Roddy Doyle, The Snapper (Lon:Secker & Warburg 1990; Minerva 1991).

The Rabbitte family, ‘Barrytown’ [Kilbarrack], North Dublin; Jimmy Rabbitte, his wife Veronica, Les, Sharon, Jimmy Jr., Darren, and the twins Linda and Tracy. Sharon gets pregnant by Mr. Burgess, the seedy father of her friend Yvonne. He has sex with her standing up when she is sick and drunk at a disco. She pretends the father is a Spanish sailor but is disbelieved when he boasts of having had her. Burgess is frightened into silence by Jimmy Sr., but then leaves home in a fit of sentimentality and chauvinism, and idiotically invites Sharon to join him. Sending him on his way, she offers to leave home but is restrained by Jimmy Sr., who shames himself by crying [‘Don’t tell Jimmy Jr. … he looks up to me, yeh know.’ 163-4]. She prepares for her impending delivery amid the tatters of her alibi. Among cloudbursts of family pride, the Rabbittes also come to terms with the new state of affairs and prepare to welcome a new member.
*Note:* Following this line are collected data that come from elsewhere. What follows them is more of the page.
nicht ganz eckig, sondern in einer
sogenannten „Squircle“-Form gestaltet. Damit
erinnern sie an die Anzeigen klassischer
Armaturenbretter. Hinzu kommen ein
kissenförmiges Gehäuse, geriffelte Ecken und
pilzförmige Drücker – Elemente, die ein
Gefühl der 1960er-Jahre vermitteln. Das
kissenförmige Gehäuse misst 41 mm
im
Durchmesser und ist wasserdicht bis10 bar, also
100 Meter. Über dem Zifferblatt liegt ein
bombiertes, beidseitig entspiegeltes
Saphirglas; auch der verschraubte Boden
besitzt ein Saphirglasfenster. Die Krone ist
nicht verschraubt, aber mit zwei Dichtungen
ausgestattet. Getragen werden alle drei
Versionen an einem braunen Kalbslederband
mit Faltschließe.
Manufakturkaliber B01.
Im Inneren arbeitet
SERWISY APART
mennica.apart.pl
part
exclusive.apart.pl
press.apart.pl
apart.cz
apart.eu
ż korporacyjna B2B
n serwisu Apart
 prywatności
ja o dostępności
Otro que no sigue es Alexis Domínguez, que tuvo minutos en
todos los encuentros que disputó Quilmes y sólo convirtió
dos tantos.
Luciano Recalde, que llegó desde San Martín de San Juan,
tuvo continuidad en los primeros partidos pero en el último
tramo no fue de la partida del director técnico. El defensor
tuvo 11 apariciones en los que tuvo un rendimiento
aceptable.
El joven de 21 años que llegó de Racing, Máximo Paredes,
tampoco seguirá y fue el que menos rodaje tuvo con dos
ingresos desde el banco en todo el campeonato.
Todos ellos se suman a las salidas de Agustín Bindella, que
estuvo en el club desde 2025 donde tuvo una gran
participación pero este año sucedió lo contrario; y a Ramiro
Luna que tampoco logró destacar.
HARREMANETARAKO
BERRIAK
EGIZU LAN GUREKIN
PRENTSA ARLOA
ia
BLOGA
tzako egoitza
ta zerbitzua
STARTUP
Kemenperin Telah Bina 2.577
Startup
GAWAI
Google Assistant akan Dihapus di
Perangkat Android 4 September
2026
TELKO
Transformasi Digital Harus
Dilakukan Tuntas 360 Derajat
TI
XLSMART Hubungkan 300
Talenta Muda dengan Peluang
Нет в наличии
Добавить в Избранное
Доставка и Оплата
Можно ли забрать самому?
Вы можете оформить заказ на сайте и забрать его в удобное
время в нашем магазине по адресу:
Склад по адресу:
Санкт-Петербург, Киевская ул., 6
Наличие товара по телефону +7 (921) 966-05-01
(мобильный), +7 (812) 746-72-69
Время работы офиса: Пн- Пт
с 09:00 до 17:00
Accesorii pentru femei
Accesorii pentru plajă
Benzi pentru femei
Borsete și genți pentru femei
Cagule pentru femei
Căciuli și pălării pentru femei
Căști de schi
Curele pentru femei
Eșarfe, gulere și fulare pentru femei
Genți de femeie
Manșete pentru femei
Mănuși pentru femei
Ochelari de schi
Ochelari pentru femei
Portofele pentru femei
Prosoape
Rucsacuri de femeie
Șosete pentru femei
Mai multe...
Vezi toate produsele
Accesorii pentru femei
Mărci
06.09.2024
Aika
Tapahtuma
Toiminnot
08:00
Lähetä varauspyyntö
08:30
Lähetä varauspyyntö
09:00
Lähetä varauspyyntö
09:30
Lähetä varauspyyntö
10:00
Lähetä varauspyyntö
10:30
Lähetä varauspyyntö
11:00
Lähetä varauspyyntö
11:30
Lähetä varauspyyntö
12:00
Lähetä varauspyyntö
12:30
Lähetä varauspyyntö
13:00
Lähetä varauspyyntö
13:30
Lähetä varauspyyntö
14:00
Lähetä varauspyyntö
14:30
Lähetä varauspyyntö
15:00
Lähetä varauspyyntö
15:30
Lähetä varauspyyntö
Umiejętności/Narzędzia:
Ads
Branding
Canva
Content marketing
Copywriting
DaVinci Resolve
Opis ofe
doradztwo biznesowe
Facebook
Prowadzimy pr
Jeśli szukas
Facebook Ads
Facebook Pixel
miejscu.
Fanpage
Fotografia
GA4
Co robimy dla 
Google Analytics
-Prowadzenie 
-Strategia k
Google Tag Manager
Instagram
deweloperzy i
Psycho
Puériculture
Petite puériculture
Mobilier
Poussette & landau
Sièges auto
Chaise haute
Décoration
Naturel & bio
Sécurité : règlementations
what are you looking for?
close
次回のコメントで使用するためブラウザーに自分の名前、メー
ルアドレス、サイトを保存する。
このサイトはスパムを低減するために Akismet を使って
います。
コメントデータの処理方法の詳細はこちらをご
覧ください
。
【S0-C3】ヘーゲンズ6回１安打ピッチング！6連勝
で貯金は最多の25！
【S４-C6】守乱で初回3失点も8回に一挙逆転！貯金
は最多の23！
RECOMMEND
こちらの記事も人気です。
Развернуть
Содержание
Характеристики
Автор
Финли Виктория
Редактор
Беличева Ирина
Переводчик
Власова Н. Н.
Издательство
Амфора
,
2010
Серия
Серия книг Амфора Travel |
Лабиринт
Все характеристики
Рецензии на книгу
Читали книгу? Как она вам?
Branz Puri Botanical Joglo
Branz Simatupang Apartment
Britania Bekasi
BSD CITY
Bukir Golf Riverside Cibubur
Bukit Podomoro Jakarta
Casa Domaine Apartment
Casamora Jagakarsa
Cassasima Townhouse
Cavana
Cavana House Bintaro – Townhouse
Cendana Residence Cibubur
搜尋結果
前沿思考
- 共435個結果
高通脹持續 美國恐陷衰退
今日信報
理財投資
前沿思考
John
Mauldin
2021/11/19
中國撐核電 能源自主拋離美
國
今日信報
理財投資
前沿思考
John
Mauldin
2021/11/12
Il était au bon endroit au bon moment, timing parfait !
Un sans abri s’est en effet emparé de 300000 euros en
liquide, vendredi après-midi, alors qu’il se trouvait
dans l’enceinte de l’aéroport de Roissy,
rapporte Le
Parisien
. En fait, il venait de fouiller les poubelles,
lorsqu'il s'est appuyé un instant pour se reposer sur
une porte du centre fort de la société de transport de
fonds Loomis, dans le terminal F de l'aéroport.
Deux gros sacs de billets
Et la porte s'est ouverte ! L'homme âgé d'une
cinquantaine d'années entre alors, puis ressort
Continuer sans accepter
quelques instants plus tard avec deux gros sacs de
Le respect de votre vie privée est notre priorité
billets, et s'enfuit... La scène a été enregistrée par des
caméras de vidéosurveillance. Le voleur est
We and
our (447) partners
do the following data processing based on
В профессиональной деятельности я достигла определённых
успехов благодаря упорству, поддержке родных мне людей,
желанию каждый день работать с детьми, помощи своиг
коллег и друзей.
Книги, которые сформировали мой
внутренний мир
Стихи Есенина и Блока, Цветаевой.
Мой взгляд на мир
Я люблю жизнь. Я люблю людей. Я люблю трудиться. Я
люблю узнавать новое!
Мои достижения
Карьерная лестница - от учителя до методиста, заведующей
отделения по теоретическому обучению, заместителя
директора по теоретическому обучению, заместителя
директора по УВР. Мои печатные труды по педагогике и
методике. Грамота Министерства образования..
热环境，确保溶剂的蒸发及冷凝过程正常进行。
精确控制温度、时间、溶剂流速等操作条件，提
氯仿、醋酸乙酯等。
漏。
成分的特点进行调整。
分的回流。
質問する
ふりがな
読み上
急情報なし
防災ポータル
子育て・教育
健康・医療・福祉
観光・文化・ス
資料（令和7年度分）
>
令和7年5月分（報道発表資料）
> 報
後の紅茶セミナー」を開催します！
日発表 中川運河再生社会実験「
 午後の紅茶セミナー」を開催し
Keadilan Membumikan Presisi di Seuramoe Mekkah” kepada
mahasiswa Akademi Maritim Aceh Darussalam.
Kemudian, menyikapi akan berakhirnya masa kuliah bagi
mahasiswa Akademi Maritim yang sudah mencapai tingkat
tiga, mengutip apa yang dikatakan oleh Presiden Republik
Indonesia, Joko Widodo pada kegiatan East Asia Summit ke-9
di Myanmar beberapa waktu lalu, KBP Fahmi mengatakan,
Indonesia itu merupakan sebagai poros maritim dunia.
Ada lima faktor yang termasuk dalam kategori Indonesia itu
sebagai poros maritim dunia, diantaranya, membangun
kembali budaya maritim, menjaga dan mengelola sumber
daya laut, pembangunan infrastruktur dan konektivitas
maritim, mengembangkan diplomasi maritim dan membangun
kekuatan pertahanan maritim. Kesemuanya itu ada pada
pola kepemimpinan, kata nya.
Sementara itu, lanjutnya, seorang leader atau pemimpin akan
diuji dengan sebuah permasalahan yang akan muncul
The book is written chiefly in short slangy comic dialogue, and set at the Rabbitte house and the local pub. It describes a harsh social culture dominated by a constant searching for an appreciation of laughs—‘Barrytown’s sense of humour’—sharp-tongued, yet tolerant and supportive. It includes an amusing and touching account of sexual relations between the Rabbitte parents, in which Jimmy applies the lesson on cunnilingus that he has learned from a feminist handbook [Everywoman]

Snapper was panned by the 1990 reviews. It is manifestly sentimental in its ending, and probably unfounded in its tolerance of the virtual rape of Sharon by a member of her parent’s generation. But its quick-fire humour and frankness of language gives it a vitality and immediacy and credibility. The obvious comparison is with Sean O’Casey, though it is not poetical in aspect.